BEGIN EXERCISE DATA

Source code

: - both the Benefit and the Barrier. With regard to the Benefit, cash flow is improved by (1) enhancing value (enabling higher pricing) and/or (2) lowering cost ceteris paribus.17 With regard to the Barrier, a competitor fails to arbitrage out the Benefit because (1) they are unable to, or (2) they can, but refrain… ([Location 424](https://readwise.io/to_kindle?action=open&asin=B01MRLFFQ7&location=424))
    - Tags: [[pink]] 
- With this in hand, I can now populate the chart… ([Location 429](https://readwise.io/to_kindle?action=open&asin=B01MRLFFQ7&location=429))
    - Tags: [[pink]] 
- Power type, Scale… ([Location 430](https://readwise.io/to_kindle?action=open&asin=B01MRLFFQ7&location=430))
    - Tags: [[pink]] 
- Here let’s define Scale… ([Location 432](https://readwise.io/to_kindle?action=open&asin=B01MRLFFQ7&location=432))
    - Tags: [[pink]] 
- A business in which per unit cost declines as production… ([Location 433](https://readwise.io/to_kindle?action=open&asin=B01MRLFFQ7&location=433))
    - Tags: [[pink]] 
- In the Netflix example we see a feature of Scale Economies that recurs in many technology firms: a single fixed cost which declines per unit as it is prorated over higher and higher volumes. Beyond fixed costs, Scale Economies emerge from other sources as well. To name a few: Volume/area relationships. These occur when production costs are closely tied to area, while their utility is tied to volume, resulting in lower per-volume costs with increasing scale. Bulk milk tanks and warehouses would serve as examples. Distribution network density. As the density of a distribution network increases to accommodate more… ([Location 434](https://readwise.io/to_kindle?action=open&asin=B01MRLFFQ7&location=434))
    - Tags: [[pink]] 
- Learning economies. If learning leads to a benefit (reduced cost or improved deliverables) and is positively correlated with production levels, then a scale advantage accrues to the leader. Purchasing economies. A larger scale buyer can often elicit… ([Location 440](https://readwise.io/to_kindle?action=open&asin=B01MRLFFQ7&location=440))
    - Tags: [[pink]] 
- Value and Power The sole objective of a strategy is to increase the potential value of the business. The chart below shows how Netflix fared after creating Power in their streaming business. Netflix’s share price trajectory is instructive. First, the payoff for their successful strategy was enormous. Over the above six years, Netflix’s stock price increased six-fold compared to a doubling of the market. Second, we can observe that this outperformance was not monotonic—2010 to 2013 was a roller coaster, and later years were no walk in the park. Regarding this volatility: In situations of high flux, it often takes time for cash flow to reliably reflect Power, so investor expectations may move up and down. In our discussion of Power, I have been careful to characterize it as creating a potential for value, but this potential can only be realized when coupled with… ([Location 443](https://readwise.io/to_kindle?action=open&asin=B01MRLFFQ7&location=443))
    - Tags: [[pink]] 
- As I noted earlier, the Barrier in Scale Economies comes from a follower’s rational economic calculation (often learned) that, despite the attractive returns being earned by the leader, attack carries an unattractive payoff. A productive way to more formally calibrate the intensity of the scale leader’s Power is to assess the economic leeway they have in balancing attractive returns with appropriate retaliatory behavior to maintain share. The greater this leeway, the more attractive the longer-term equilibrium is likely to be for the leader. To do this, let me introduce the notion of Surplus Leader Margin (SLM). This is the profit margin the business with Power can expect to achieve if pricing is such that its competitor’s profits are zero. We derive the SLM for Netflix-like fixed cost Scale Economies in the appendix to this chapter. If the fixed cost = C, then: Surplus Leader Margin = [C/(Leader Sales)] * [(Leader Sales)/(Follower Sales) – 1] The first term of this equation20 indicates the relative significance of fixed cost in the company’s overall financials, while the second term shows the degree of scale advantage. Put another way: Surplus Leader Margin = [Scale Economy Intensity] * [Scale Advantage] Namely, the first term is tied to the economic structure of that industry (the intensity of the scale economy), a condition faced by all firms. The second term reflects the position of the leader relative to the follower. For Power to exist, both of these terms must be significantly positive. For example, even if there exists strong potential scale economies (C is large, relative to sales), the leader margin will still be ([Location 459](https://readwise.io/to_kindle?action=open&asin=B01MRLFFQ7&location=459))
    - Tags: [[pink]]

END EXERCISE DATA

**TASK DIRECTIONS:** In the entries above, change every "pink" to "yellow" and reproduce the rest unchanged.

**RESULT FOR THIS TASK:**
Source code

: - both the Benefit and the Barrier. With regard to the Benefit, cash flow is improved by (1) enhancing value (enabling higher pricing) and/or (2) lowering cost ceteris paribus.17 With regard to the Barrier, a competitor fails to arbitrage out the Benefit because (1) they are unable to, or (2) they can, but refrain… ([Location 424](https://readwise.io/to_kindle?action=open&asin=B01MRLFFQ7&location=424))
    - Tags: [[yellow]] 
- With this in hand, I can now populate the chart… ([Location 429](https://readwise.io/to_kindle?action=open&asin=B01MRLFFQ7&location=429))
    - Tags: [[yellow]] 
- Power type, Scale… ([Location 430](https://readwise.io/to_kindle?action=open&asin=B01MRLFFQ7&location=430))
    - Tags: [[yellow]] 
- Here let’s define Scale… ([Location 432](https://readwise.io/to_kindle?action=open&asin=B01MRLFFQ7&location=432))
    - Tags: [[yellow]] 
- A business in which per unit cost declines as production… ([Location 433](https://readwise.io/to_kindle?action=open&asin=B01MRLFFQ7&location=433))
    - Tags: [[yellow]] 
- In the Netflix example we see a feature of Scale Economies that recurs in many technology firms: a single fixed cost which declines per unit as it is prorated over higher and higher volumes. Beyond fixed costs, Scale Economies emerge from other sources as well. To name a few: Volume/area relationships. These occur when production costs are closely tied to area, while their utility is tied to volume, resulting in lower per-volume costs with increasing scale. Bulk milk tanks and warehouses would serve as examples. Distribution network density. As the density of a distribution network increases to accommodate more… ([Location 434](https://readwise.io/to_kindle?action=open&asin=B01MRLFFQ7&location=434))
    - Tags: [[yellow]] 
- Learning economies. If learning leads to a benefit (reduced cost or improved deliverables) and is positively correlated with production levels, then a scale advantage accrues to the leader. Purchasing economies. A larger scale buyer can often elicit… ([Location 440](https://readwise.io/to_kindle?action=open&asin=B01MRLFFQ7&location=440))
    - Tags: [[yellow]] 
- Value and Power The sole objective of a strategy is to increase the potential value of the business. The chart below shows how Netflix fared after creating Power in their streaming business. Netflix’s share price trajectory is instructive. First, the payoff for their successful strategy was enormous. Over the above six years, Netflix’s stock price increased six-fold compared to a doubling of the market. Second, we can observe that this outperformance was not monotonic—2010 to 2013 was a roller coaster, and later years were no walk in the park. Regarding this volatility: In situations of high flux, it often takes time for cash flow to reliably reflect Power, so investor expectations may move up and down. In our discussion of Power, I have been careful to characterize it as creating a potential for value, but this potential can only be realized when coupled with… ([Location 443](https://readwise.io/to_kindle?action=open&asin=B01MRLFFQ7&location=443))
    - Tags: [[yellow]] 
- As I noted earlier, the Barrier in Scale Economies comes from a follower’s rational economic calculation (often learned) that, despite the attractive returns being earned by the leader, attack carries an unattractive payoff. A productive way to more formally calibrate the intensity of the scale leader’s Power is to assess the economic leeway they have in balancing attractive returns with appropriate retaliatory behavior to maintain share. The greater this leeway, the more attractive the longer-term equilibrium is likely to be for the leader. To do this, let me introduce the notion of Surplus Leader Margin (SLM). This is the profit margin the business with Power can expect to achieve if pricing is such that its competitor’s profits are zero. We derive the SLM for Netflix-like fixed cost Scale Economies in the appendix to this chapter. If the fixed cost = C, then: Surplus Leader Margin = [C/(Leader Sales)] * [(Leader Sales)/(Follower Sales) – 1] The first term of this equation20 indicates the relative significance of fixed cost in the company’s overall financials, while the second term shows the degree of scale advantage. Put another way: Surplus Leader Margin = [Scale Economy Intensity] * [Scale Advantage] Namely, the first term is tied to the economic structure of that industry (the intensity of the scale economy), a condition faced by all firms. The second term reflects the position of the leader relative to the follower. For Power to exist, both of these terms must be significantly positive. For example, even if there exists strong potential scale economies (C is large, relative to sales), the leader margin will still be ([Location 459](https://readwise.io/to_kindle?action=open&asin=B01MRLFFQ7&location=459))
    - Tags: [[yellow]]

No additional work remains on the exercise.